By Nick Whittle, 8 Aug 2019

ITCH, a new business that specialises in subscription flea and worm treatments for pets, commissioned the study. The conclusions, writes The Sun, follow:

•    One in three men remarked that buying a cat was the “best thing they had ever done”. The same ratio believed their cat was a good listener and kept them calm.

•    At least one in three male cat owners were put off by the practicalities of cat ownership, such as emptying the litter tray and treating the animal for worms.

•    One in four male cat owners believes their cat to be good company and an adequate replacement of a human being.

•    One in four men believed their having a cat portrayed them as loving and tender.

•    One in six men believed their having a cat aided their love life (although presumably five out of six men were happy to talk to a cat instead).

•    One in ten male cat owners believed their cat was able to counsel them through hard times.

ITCH

The study appears on the face of it to be part of a strategy of the month-old ITCH to generate sales.

- GOAL OF THE EXERCISE
Resume the article about the study of men who own cats, carrying on after its final sentence. The records have nothing to do with the article above.

[Chart understanding data]
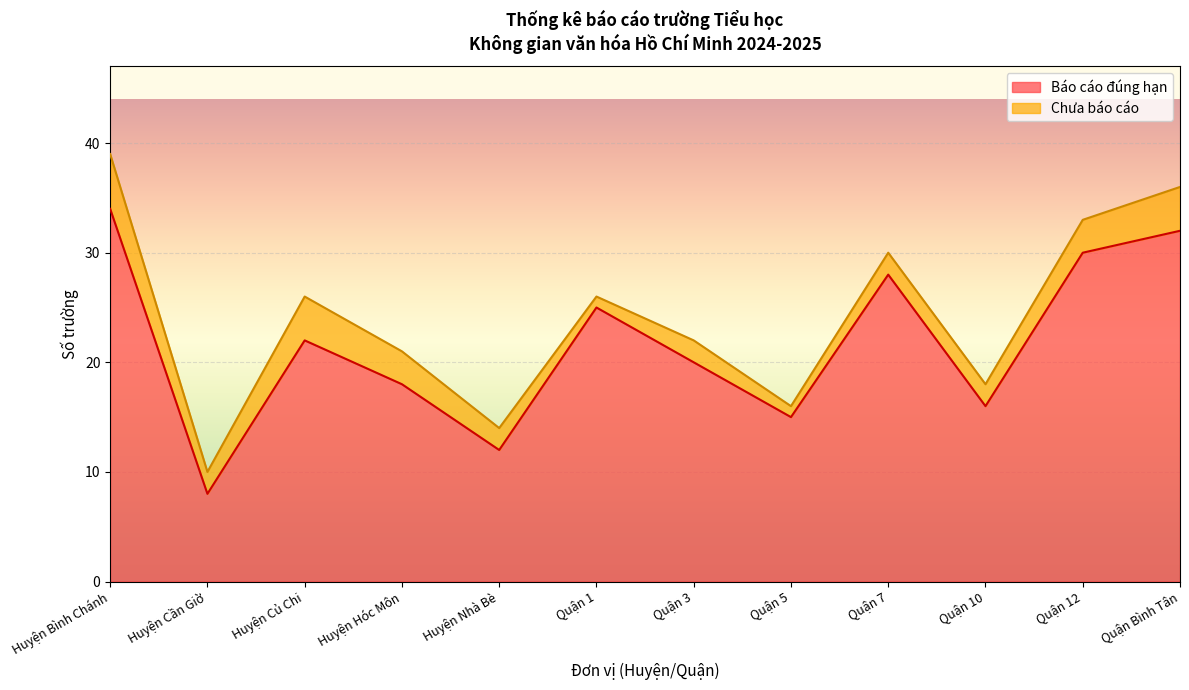

What is the average value of the Báo cáo đúng hạn series?

22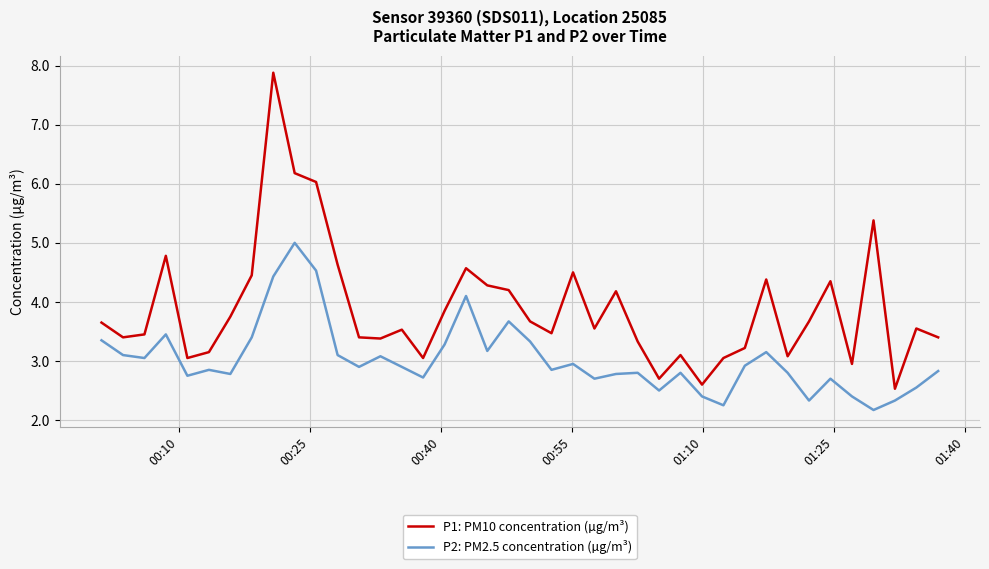

Which series has the largest total across all categories?

P1: PM10 concentration (µg/m³)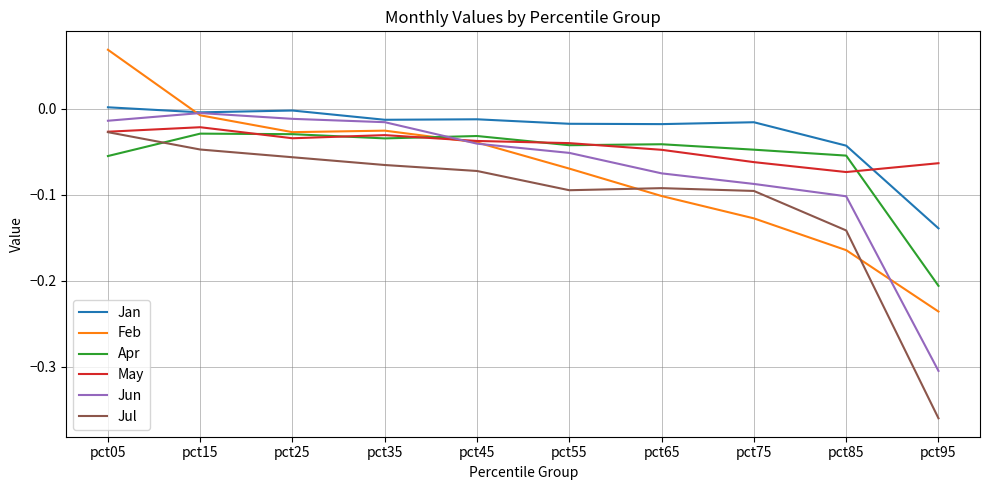

At how many categories does at least one series exceed 0?

1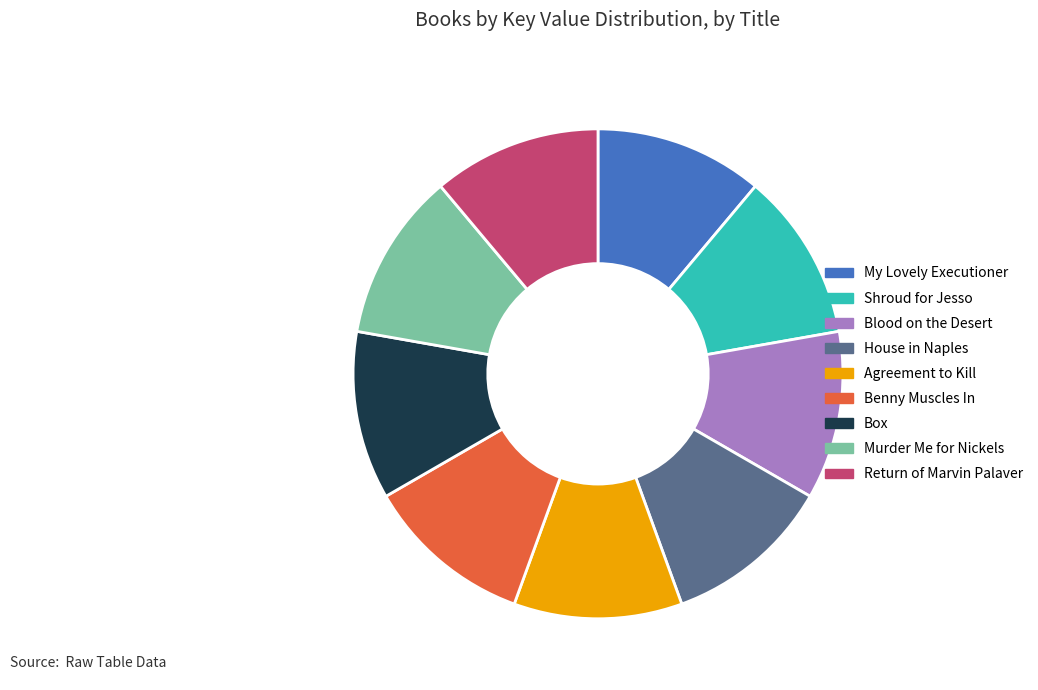

Count the number of slices in the pie.

9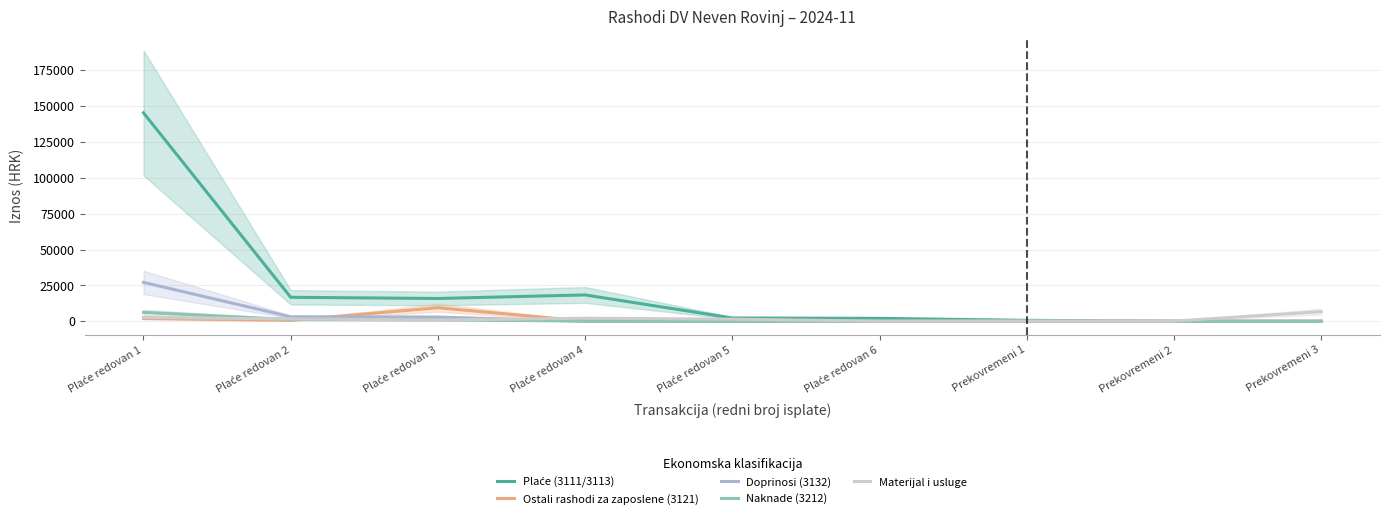

Which series changed the most between Plaće redovan 1 and Plaće redovan 2?

Plaće (3111/3113)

- OUTPUT FOR THIS EXERCISE
According to The Sun, Jonny Gould, boss of ITCH, said of the study: “From our research, it’s great to see that so many of our cat-chelors are taking their pets to the vet regularly, however only 23 per cent are flea-ing every month, leaving our furry pals at risk.

"Fleas are a nightmare for our pets. The Itch flea monthly subscription pack makes it really easy to protect your pet so you never forget a treatment ever again."

ITCH was co-founded by entrepreneur James Cox, retailers Jonny and Adam Gould and marketer Charlotte Harper. According to Business Leader, the brand has received £5m investment from various sources including Seedcamp, Nigel Wray and James Cox.